U.S. v. Perdue, supra.
The judge then took up the issue of whether, since the magistrate exceeded his/her authority by authorizing the search, the evidence should be suppressed. U.S. v. Perdue, supra. He began his analysis of this issue by explaining that the
exclusionary rule precludes the government from relying on illegally-seized evidence. United States v. Houltin, 566 F.2d 1027, 1030 (5th Cir. 1978). `The purpose of the exclusionary rule is to deter unlawful police conduct.’ United States v. Pope, 467 F.3d 912, 916 (5th Cir. 2006). This purpose will not be served, and thus the rule is inapplicable, where evidence is obtained in `objectively reasonable good-faith reliance upon a search warrant.’ Id. (citations and internal quotation marks omitted). `Under the good-faith exception, evidence obtained during the execution of a warrant later determined to be deficient is admissible nonetheless, so long as the executing officers' reliance on the warrant was objectively reasonable and in good faith.’ United States v. Payne, 341 F.3d 393, 399 (5th Cir. 2003) (citing United States v. Leon, 468 U.S. 897, 921–25 (1984)). The good-faith exception cannot apply if `the issuing magistrate/judge was misled by information in an affidavit that the affiant knew was false or would have known except for reckless disregard of the truth[.]’ Id. at 399 (quoting United States v. Webster, 960 F.2d 1301, 1307 n.4 (5th Cir. 1992) (per curiam)). `The “good faith inquiry is confined to the objectively ascertainable question whether a reasonably well-trained officer would have known that the search was illegal despite the magistrate's authorization.”’ Pope, 467 F.3d at 917 (quoting Leon, 468 U.S. at 922 n.23, 104 S.Ct. 3405).

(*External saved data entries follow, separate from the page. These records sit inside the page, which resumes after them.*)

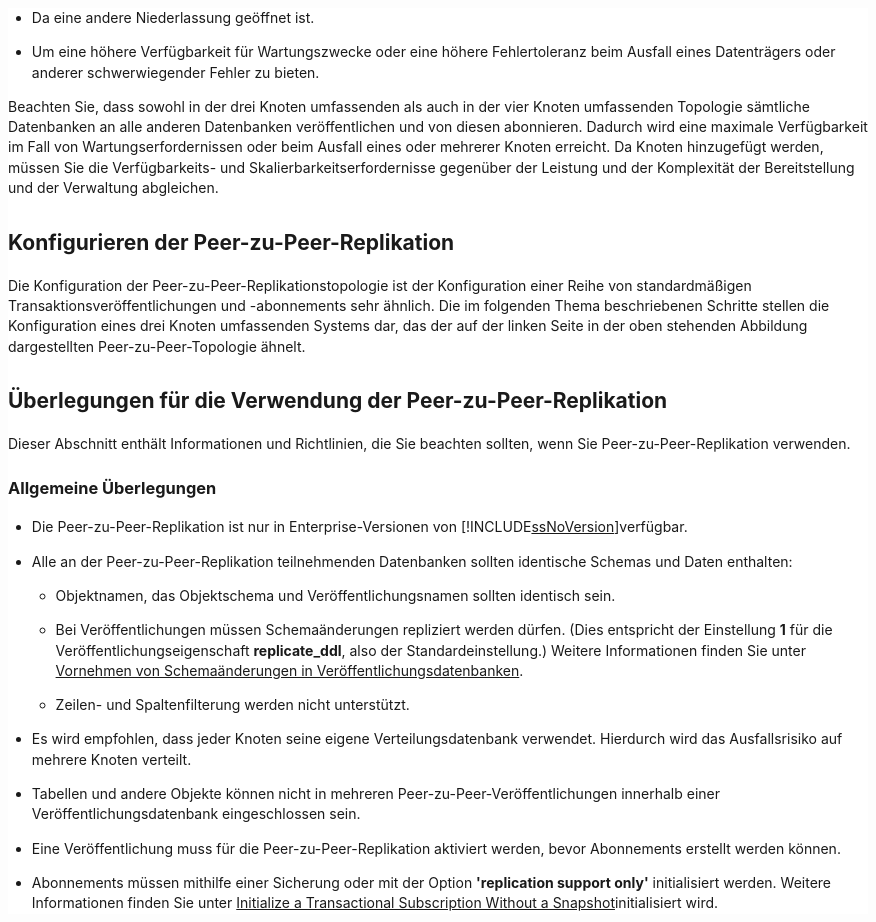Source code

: -   Da eine andere Niederlassung geöffnet ist.  
  
-   Um eine höhere Verfügbarkeit für Wartungszwecke oder eine höhere Fehlertoleranz beim Ausfall eines Datenträgers oder anderer schwerwiegender Fehler zu bieten.  
  
 Beachten Sie, dass sowohl in der drei Knoten umfassenden als auch in der vier Knoten umfassenden Topologie sämtliche Datenbanken an alle anderen Datenbanken veröffentlichen und von diesen abonnieren. Dadurch wird eine maximale Verfügbarkeit im Fall von Wartungserfordernissen oder beim Ausfall eines oder mehrerer Knoten erreicht. Da Knoten hinzugefügt werden, müssen Sie die Verfügbarkeits- und Skalierbarkeitserfordernisse gegenüber der Leistung und der Komplexität der Bereitstellung und der Verwaltung abgleichen.  
  
## <a name="configuring-peer-to-peer-replication"></a>Konfigurieren der Peer-zu-Peer-Replikation  
 Die Konfiguration der Peer-zu-Peer-Replikationstopologie ist der Konfiguration einer Reihe von standardmäßigen Transaktionsveröffentlichungen und -abonnements sehr ähnlich. Die im folgenden Thema beschriebenen Schritte stellen die Konfiguration eines drei Knoten umfassenden Systems dar, das der auf der linken Seite in der oben stehenden Abbildung dargestellten Peer-zu-Peer-Topologie ähnelt.  
  
## <a name="considerations-for-using-peer-to-peer-replication"></a>Überlegungen für die Verwendung der Peer-zu-Peer-Replikation  
 Dieser Abschnitt enthält Informationen und Richtlinien, die Sie beachten sollten, wenn Sie Peer-zu-Peer-Replikation verwenden.  
  
### <a name="general-considerations"></a>Allgemeine Überlegungen  
  
-   Die Peer-zu-Peer-Replikation ist nur in Enterprise-Versionen von [!INCLUDE[ssNoVersion](../../../includes/ssnoversion-md.md)]verfügbar.  
  
-   Alle an der Peer-zu-Peer-Replikation teilnehmenden Datenbanken sollten identische Schemas und Daten enthalten:  
  
    -   Objektnamen, das Objektschema und Veröffentlichungsnamen sollten identisch sein.  
  
    -   Bei Veröffentlichungen müssen Schemaänderungen repliziert werden dürfen. (Dies entspricht der Einstellung **1** für die Veröffentlichungseigenschaft **replicate_ddl**, also der Standardeinstellung.) Weitere Informationen finden Sie unter [Vornehmen von Schemaänderungen in Veröffentlichungsdatenbanken](../publish/make-schema-changes-on-publication-databases.md).  
  
    -   Zeilen- und Spaltenfilterung werden nicht unterstützt.  
  
-   Es wird empfohlen, dass jeder Knoten seine eigene Verteilungsdatenbank verwendet. Hierdurch wird das Ausfallsrisiko auf mehrere Knoten verteilt.  
  
-   Tabellen und andere Objekte können nicht in mehreren Peer-zu-Peer-Veröffentlichungen innerhalb einer Veröffentlichungsdatenbank eingeschlossen sein.  
  
-   Eine Veröffentlichung muss für die Peer-zu-Peer-Replikation aktiviert werden, bevor Abonnements erstellt werden können.  
  
-   Abonnements müssen mithilfe einer Sicherung oder mit der Option **'replication support only'** initialisiert werden. Weitere Informationen finden Sie unter [Initialize a Transactional Subscription Without a Snapshot](../initialize-a-transactional-subscription-without-a-snapshot.md)initialisiert wird.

In the context of a Rule 41 violation,
`where there is no constitutional violation nor prejudice in the sense that the search would likely not have occurred or been as abrasive or intrusive had Rule 41 been followed, suppression ... is not appropriate if the officers concerned acted in the affirmative good faith belief that the warrant was valid and authorized their conduct.’

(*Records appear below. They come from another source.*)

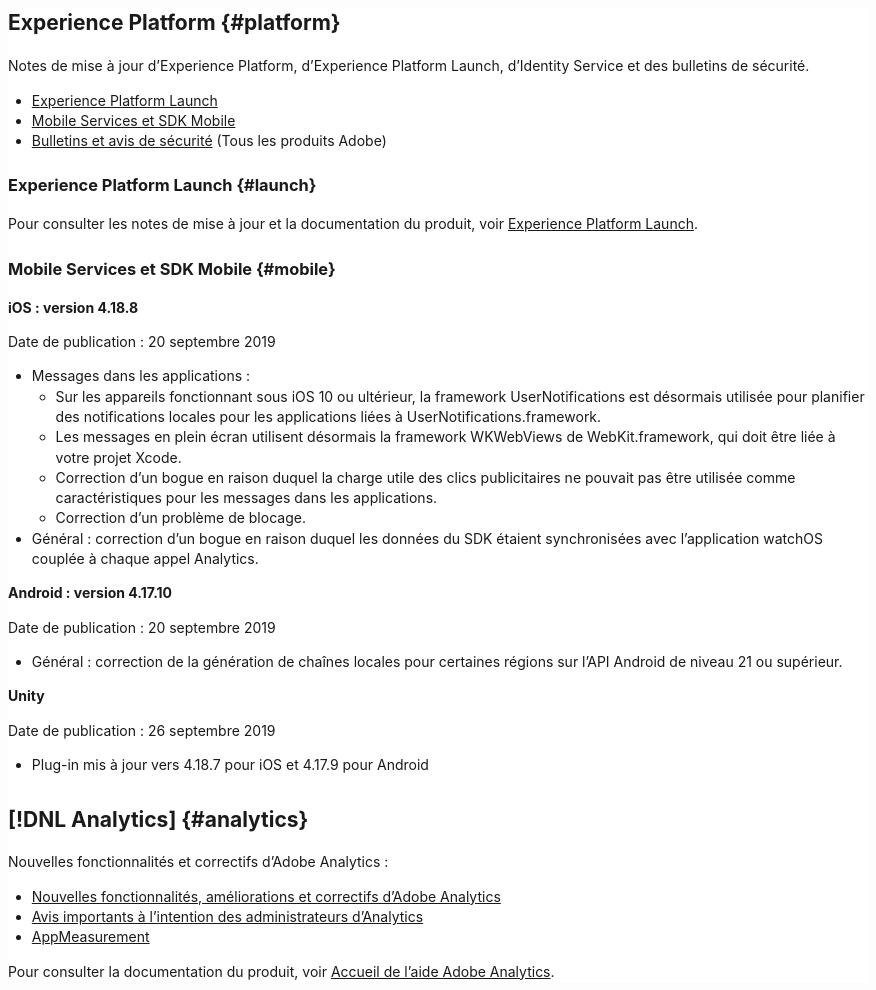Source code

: ## Experience Platform {#platform}

Notes de mise à jour d’Experience Platform, d’Experience Platform Launch, d’Identity Service et des bulletins de sécurité.

* [Experience Platform Launch](#launch)
* [Mobile Services et SDK Mobile](#mobile)
* [Bulletins et avis de sécurité](https://helpx.adobe.com/fr/security.html)  (Tous les produits Adobe)

### Experience Platform Launch {#launch}

Pour consulter les notes de mise à jour et la documentation du produit, voir [Experience Platform Launch](https://docs.adobe.com/content/help/fr-FR/launch/using/intro/release-notes/current.html).

### Mobile Services et SDK Mobile {#mobile}

**iOS : version 4.18.8**

Date de publication : 20 septembre 2019

* Messages dans les applications :
   * Sur les appareils fonctionnant sous iOS 10 ou ultérieur, la framework UserNotifications est désormais utilisée pour planifier des notifications locales pour les applications liées à UserNotifications.framework.
   * Les messages en plein écran utilisent désormais la framework WKWebViews de WebKit.framework, qui doit être liée à votre projet Xcode.
   * Correction d’un bogue en raison duquel la charge utile des clics publicitaires ne pouvait pas être utilisée comme caractéristiques pour les messages dans les applications.
   * Correction d’un problème de blocage.
* Général : correction d’un bogue en raison duquel les données du SDK étaient synchronisées avec l’application watchOS couplée à chaque appel Analytics.

**Android : version 4.17.10**

Date de publication : 20 septembre 2019

* Général : correction de la génération de chaînes locales pour certaines régions sur l’API Android de niveau 21 ou supérieur.

**Unity**

Date de publication : 26 septembre 2019

* Plug-in mis à jour vers 4.18.7 pour iOS et 4.17.9 pour Android

## [!DNL Analytics] {#analytics}

Nouvelles fonctionnalités et correctifs d’Adobe Analytics :

* [Nouvelles fonctionnalités, améliorations et correctifs d’Adobe Analytics](#aa-features)
* [Avis importants à l’intention des administrateurs d’Analytics](#aa-notices)
* [AppMeasurement](#appm)

Pour consulter la documentation du produit, voir [Accueil de l’aide Adobe Analytics](https://docs.adobe.com/content/help/fr-FR/analytics/landing/home.html).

United States v. Comstock, 805 F.2d 1194, 1207 (5th Cir. 1986). This is because the balance of interests inherent in an exclusionary rule analysis `weighs much less heavily [when] the [Rule 41] violation is neither of constitutional dimensions nor intentional.’ Id. at 1210.
U.S. v. Perdue, supra.
For these and other reasons, the judge denied Perdue’s motion to suppress evidence and his motion to dismiss the indictment against him. U.S. v. Perdue, supra.